The blame for rising obesity rates has been pinned on many things, including a more calorific diet, the spread of processed food, a lack of exercise and modern man's generally more stressful lot. Something else may soon be included in the list: brighter nights, says a report in The Economist.
Light regulates the body's biological clock—priming an individual's metabolism for predictable events such as meals and slumber. Previous research has shown that, in mice at least, the genes responsible for this can be manipulated so as to make the animals plumper and more susceptible to problems associated with obesity, including diabetes and heart disease. It was not known, though, whether simply altering ambient light intensity might have similar effects.
A team of researchers led by Laura Fonken of Ohio State University has cleared the matter up. As they report in the Proceedings of the National Academy of Sciences, they examined how nocturnal light affects weight, body fat and glucose intolerance (the underlying cause of late-onset diabetes) in male mice. They found that persistent exposure to even a little night-time light leads to increases in all three.
To reach this conclusion Dr Fonken split her murine subjects into three groups. Some were kept in cages lit constantly, so as to resemble a never-ending overcast day. A second group lived in conditions akin to their natural habitat, with 16 hours of overcast day-like light, followed by eight hours of darkness. The remaining rodents were also exposed to a cycle, but the dark was replaced with a dim glow equivalent to the twilight at the first flickers of dawn.
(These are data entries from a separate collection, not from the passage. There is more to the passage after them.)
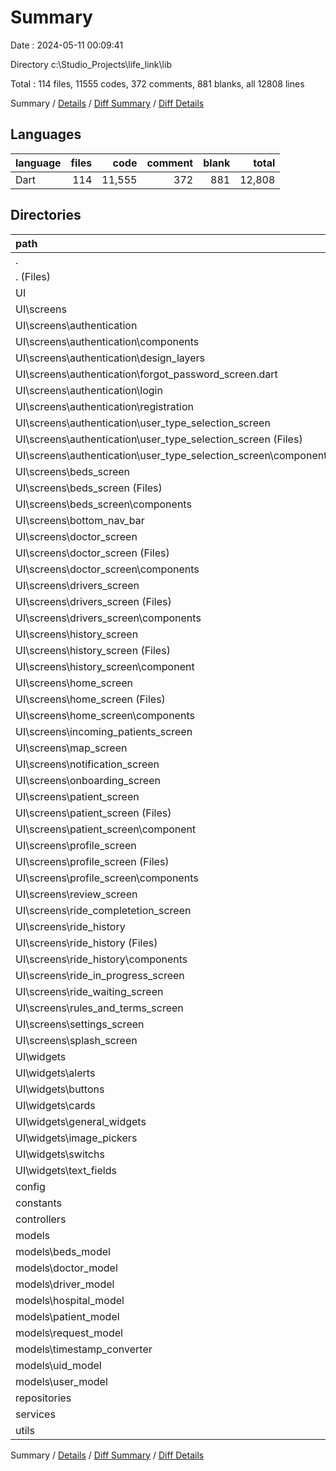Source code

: # Summary

Date : 2024-05-11 00:09:41

Directory c:\\Studio_Projects\\life_link\\lib

Total : 114 files,  11555 codes, 372 comments, 881 blanks, all 12808 lines

Summary / [Details](details.md) / [Diff Summary](diff.md) / [Diff Details](diff-details.md)

## Languages
| language | files | code | comment | blank | total |
| :--- | ---: | ---: | ---: | ---: | ---: |
| Dart | 114 | 11,555 | 372 | 881 | 12,808 |

## Directories
| path | files | code | comment | blank | total |
| :--- | ---: | ---: | ---: | ---: | ---: |
| . | 114 | 11,555 | 372 | 881 | 12,808 |
| . (Files) | 2 | 108 | 15 | 11 | 134 |
| UI | 65 | 7,283 | 117 | 390 | 7,790 |
| UI\\screens | 54 | 6,555 | 116 | 351 | 7,022 |
| UI\\screens\\authentication | 11 | 1,217 | 7 | 67 | 1,291 |
| UI\\screens\\authentication\\components | 2 | 70 | 0 | 5 | 75 |
| UI\\screens\\authentication\\design_layers | 2 | 40 | 0 | 6 | 46 |
| UI\\screens\\authentication\\forgot_password_screen.dart | 1 | 125 | 1 | 7 | 133 |
| UI\\screens\\authentication\\login | 1 | 232 | 1 | 12 | 245 |
| UI\\screens\\authentication\\registration | 3 | 572 | 5 | 27 | 604 |
| UI\\screens\\authentication\\user_type_selection_screen | 2 | 178 | 0 | 10 | 188 |
| UI\\screens\\authentication\\user_type_selection_screen (Files) | 1 | 116 | 0 | 6 | 122 |
| UI\\screens\\authentication\\user_type_selection_screen\\components | 1 | 62 | 0 | 4 | 66 |
| UI\\screens\\beds_screen | 3 | 447 | 0 | 23 | 470 |
| UI\\screens\\beds_screen (Files) | 1 | 215 | 0 | 8 | 223 |
| UI\\screens\\beds_screen\\components | 2 | 232 | 0 | 15 | 247 |
| UI\\screens\\bottom_nav_bar | 1 | 89 | 0 | 6 | 95 |
| UI\\screens\\doctor_screen | 4 | 751 | 1 | 37 | 789 |
| UI\\screens\\doctor_screen (Files) | 2 | 445 | 1 | 25 | 471 |
| UI\\screens\\doctor_screen\\components | 2 | 306 | 0 | 12 | 318 |
| UI\\screens\\drivers_screen | 5 | 897 | 31 | 49 | 977 |
| UI\\screens\\drivers_screen (Files) | 2 | 442 | 11 | 29 | 482 |
| UI\\screens\\drivers_screen\\components | 3 | 455 | 20 | 20 | 495 |
| UI\\screens\\history_screen | 3 | 167 | 0 | 10 | 177 |
| UI\\screens\\history_screen (Files) | 1 | 73 | 0 | 4 | 77 |
| UI\\screens\\history_screen\\component | 2 | 94 | 0 | 6 | 100 |
| UI\\screens\\home_screen | 3 | 498 | 5 | 25 | 528 |
| UI\\screens\\home_screen (Files) | 1 | 364 | 5 | 18 | 387 |
| UI\\screens\\home_screen\\components | 2 | 134 | 0 | 7 | 141 |
| UI\\screens\\incoming_patients_screen | 2 | 156 | 0 | 5 | 161 |
| UI\\screens\\map_screen | 1 | 92 | 3 | 7 | 102 |
| UI\\screens\\notification_screen | 1 | 101 | 0 | 3 | 104 |
| UI\\screens\\onboarding_screen | 3 | 138 | 2 | 12 | 152 |
| UI\\screens\\patient_screen | 4 | 259 | 0 | 14 | 273 |
| UI\\screens\\patient_screen (Files) | 1 | 68 | 0 | 4 | 72 |
| UI\\screens\\patient_screen\\component | 3 | 191 | 0 | 10 | 201 |
| UI\\screens\\profile_screen | 3 | 406 | 25 | 23 | 454 |
| UI\\screens\\profile_screen (Files) | 1 | 323 | 24 | 15 | 362 |
| UI\\screens\\profile_screen\\components | 2 | 83 | 1 | 8 | 92 |
| UI\\screens\\review_screen | 1 | 58 | 0 | 2 | 60 |
| UI\\screens\\ride_completetion_screen | 1 | 163 | 0 | 9 | 172 |
| UI\\screens\\ride_history | 3 | 322 | 0 | 18 | 340 |
| UI\\screens\\ride_history (Files) | 1 | 71 | 0 | 5 | 76 |
| UI\\screens\\ride_history\\components | 2 | 251 | 0 | 13 | 264 |
| UI\\screens\\ride_in_progress_screen | 1 | 152 | 0 | 6 | 158 |
| UI\\screens\\ride_waiting_screen | 1 | 354 | 2 | 18 | 374 |
| UI\\screens\\rules_and_terms_screen | 1 | 104 | 0 | 3 | 107 |
| UI\\screens\\settings_screen | 1 | 87 | 40 | 5 | 132 |
| UI\\screens\\splash_screen | 1 | 97 | 0 | 9 | 106 |
| UI\\widgets | 11 | 728 | 1 | 39 | 768 |
| UI\\widgets\\alerts | 1 | 100 | 0 | 4 | 104 |
| UI\\widgets\\buttons | 1 | 34 | 1 | 3 | 38 |
| UI\\widgets\\cards | 2 | 85 | 0 | 7 | 92 |
| UI\\widgets\\general_widgets | 3 | 98 | 0 | 7 | 105 |
| UI\\widgets\\image_pickers | 1 | 150 | 0 | 6 | 156 |
| UI\\widgets\\switchs | 1 | 37 | 0 | 3 | 40 |
| UI\\widgets\\text_fields | 2 | 224 | 0 | 9 | 233 |
| config | 1 | 33 | 0 | 6 | 39 |
| constants | 2 | 74 | 0 | 3 | 77 |
| controllers | 3 | 359 | 51 | 49 | 459 |
| models | 25 | 2,288 | 162 | 280 | 2,730 |
| models\\beds_model | 3 | 177 | 19 | 34 | 230 |
| models\\doctor_model | 3 | 364 | 19 | 34 | 417 |
| models\\driver_model | 3 | 390 | 19 | 35 | 444 |
| models\\hospital_model | 3 | 301 | 19 | 35 | 355 |
| models\\patient_model | 3 | 327 | 19 | 35 | 381 |
| models\\request_model | 3 | 368 | 19 | 35 | 422 |
| models\\timestamp_converter | 1 | 0 | 10 | 4 | 14 |
| models\\uid_model | 3 | 130 | 19 | 34 | 183 |
| models\\user_model | 3 | 231 | 19 | 34 | 284 |
| repositories | 2 | 795 | 9 | 56 | 860 |
| services | 7 | 322 | 16 | 39 | 377 |
| utils | 7 | 293 | 2 | 47 | 342 |

Summary / [Details](details.md) / [Diff Summary](diff.md) / [Diff Details](diff-details.md)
Over the eight-week period of the experiment the mice in the first and third groups gained almost 50% more weight than those exposed to the natural light-dark cycle. They also put on more fat and exhibited reduced tolerance of glucose, despite eating comparable amounts of food and moving around just as much.
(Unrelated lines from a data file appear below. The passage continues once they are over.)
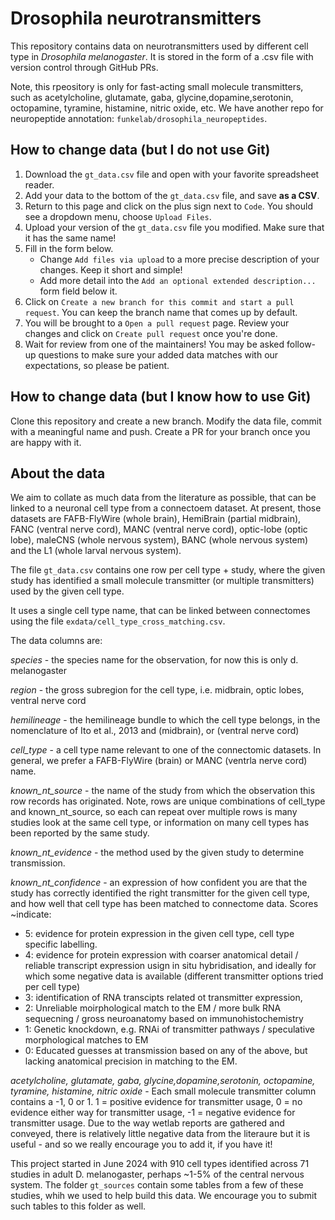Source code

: # Drosophila neurotransmitters

This repository contains data on neurotransmitters used by different cell type in *Drosophila melanogaster*. 
It is stored in the form of a .csv file with version control through GitHub PRs.

Note, this rpeository is only for fast-acting small molecule transmitters, such as acetylcholine, glutamate, gaba, glycine,dopamine,serotonin, octopamine, tyramine, histamine, nitric oxide, etc. We have another repo for neuropeptide annotation: `funkelab/drosophila_neuropeptides`.

## How to change data (but I do not use Git)
1. Download the `gt_data.csv` file and open with your favorite spreadsheet reader.
2. Add your data to the bottom of the `gt_data.csv` file, and save **as a CSV**.
3. Return to this page and click on the plus sign next to `Code`. You should see a dropdown menu, choose `Upload Files`.
4. Upload your version of the `gt_data.csv` file you modified. Make sure that it has the same name!
5. Fill in the form below.
    - Change `Add files via upload` to a more precise description of your changes. Keep it short and simple! 
    - Add more detail into the `Add an optional extended description...` form field below it.
6. Click on `Create a new branch for this commit and start a pull request`. You can keep the branch name that comes up by default.
7. You will be brought to a `Open a pull request` page. Review your changes and click on `Create pull request` once you're done.
8. Wait for review from one of the maintainers! You may be asked follow-up questions to make sure your added data matches with our expectations, so please be patient.

## How to change data (but I know how to use Git)
Clone this repository and create a new branch.
Modify the data file, commit with a meaningful name and push.
Create a PR for your branch once you are happy with it.

## About the data
We aim to collate as much data from the literature as possible, that can be linked to a neuronal cell type from a  connectoem dataset. 
At present, those datasets are FAFB-FlyWire (whole brain), HemiBrain (partial midbrain), FANC (ventral nerve cord), MANC (ventral nerve cord), optic-lobe (optic lobe), maleCNS (whole nervous system), BANC (whole nervous system) and the L1 (whole larval nervous system).

The file `gt_data.csv` contains one row per cell type + study, where the given study has identified a small molecule transmitter (or multiple transmitters) used by the given cell type. 

It uses a single cell type name, that can be linked between connectomes using the file `exdata/cell_type_cross_matching.csv`.

The data columns are:

*species* - the species name for the observation, for now this is only d. melanogaster

*region* - the gross subregion for the cell type, i.e. midbrain, optic lobes, ventral nerve cord

*hemilineage* - the hemilineage bundle to which the cell type belongs, in the nomenclature of Ito et al., 2013 and (midbrain), or (ventral nerve cord)

*cell_type* - a cell type name relevant to one of the connectomic datasets. In general, we prefer a FAFB-FlyWire (brain) or MANC (ventrla nerve cord) name.

*known_nt_source* - the name of the study from which the observation this row records has originated. Note, rows are unique combinations of cell_type and known_nt_source, so each can repeat over multiple rows is many studies look at the same cell type, or information on many cell types has been reported by the same study.
   
*known_nt_evidence* - the method used by the given study to determine transmission.

*known_nt_confidence* - an expression of how confident you are that the study has correctly identified the right transmitter for the given cell type, and how well that cell type has been matched to connectome data. Scores ~indicate:
  - 5: evidence for protein expression in the given cell type, cell type specific labelling.
  - 4: evidence for protein expression with coarser anatomical detail / reliable transcript expression usign in situ hybridisation, and ideally for which some negative data is available (different transmitter options tried per cell type) 
  - 3: identification of RNA transcipts related ot transmitter expression,
  - 2: Unreliable moirphological match to the EM / more bulk RNA sequecning / gross neuroanatomy based on immunohistochemistry 
  - 1: Genetic knockdown, e.g. RNAi of transmitter pathways / speculative morphological matches to EM
  - 0: Educated guesses at transmission based on any of the above, but lacking anatomical precision in matching to the EM. 

 *acetylcholine, glutamate, gaba, glycine,dopamine,serotonin, octopamine, tyramine, histamine, nitric oxide* - Each small molecule transmitter column contains a -1, 0 or 1. 1 = positive evidence for transmitter usage, 0 = no evidence either way for transmitter usage, -1 = negative evidence for transmitter usage. Due to the way wetlab reports are gathered and conveyed, there is relatively little negative data from the literaure but it is useful - and so we really encourage you to add it, if you have it!

This project started in June 2024 with 910 cell types identified across 71 studies in adult D. melanogaster, perhaps ~1-5% of the central nervous system. The folder `gt_sources` contain some tables from a few of these studies, whih we used to help build this data. We encourage you to submit such tables to this folder as well.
The only thing that seemed to differ was when the mice ate. In the wild, mice are nocturnal. Unsurprisingly, then, those in the quasi-natural conditions consumed only about a third of their food in the “day” phase. For a mouse exposed to the twilight cycle, however, the figure was over 55%.
In a follow-up experiment, Dr Fonken looked at whether the timing of food consumption alone could explain the observed differences. It turned out that those forced to eat during the “day”—ie, out of whack with their biological clock—did indeed gain about 10% more weight than those fed at “night” (be it dark or just dim) or those with uninterrupted access to grub.
How this might relate to people will require further investigation. Mice and humans are physiologically alike, so a similar effect might be expected for people, but the fact that mice are nocturnal and humans diurnal is a serious complicating factor. It is true, though, that the spread of electric lighting means many people eat their main meal when natural daylight is long gone—the obverse of a mouse eating during daylight hours. And that tendency to eat late, though it has never been tested properly, is believed by many nutritionists to be a factor in putting on weight.
When the full explanation for the modern epidemic of obesity has emerged, it is unlikely that the spread of artificial lighting will be the whole of it. But this work suggests it might be a part. When you eat could be as important as what you eat.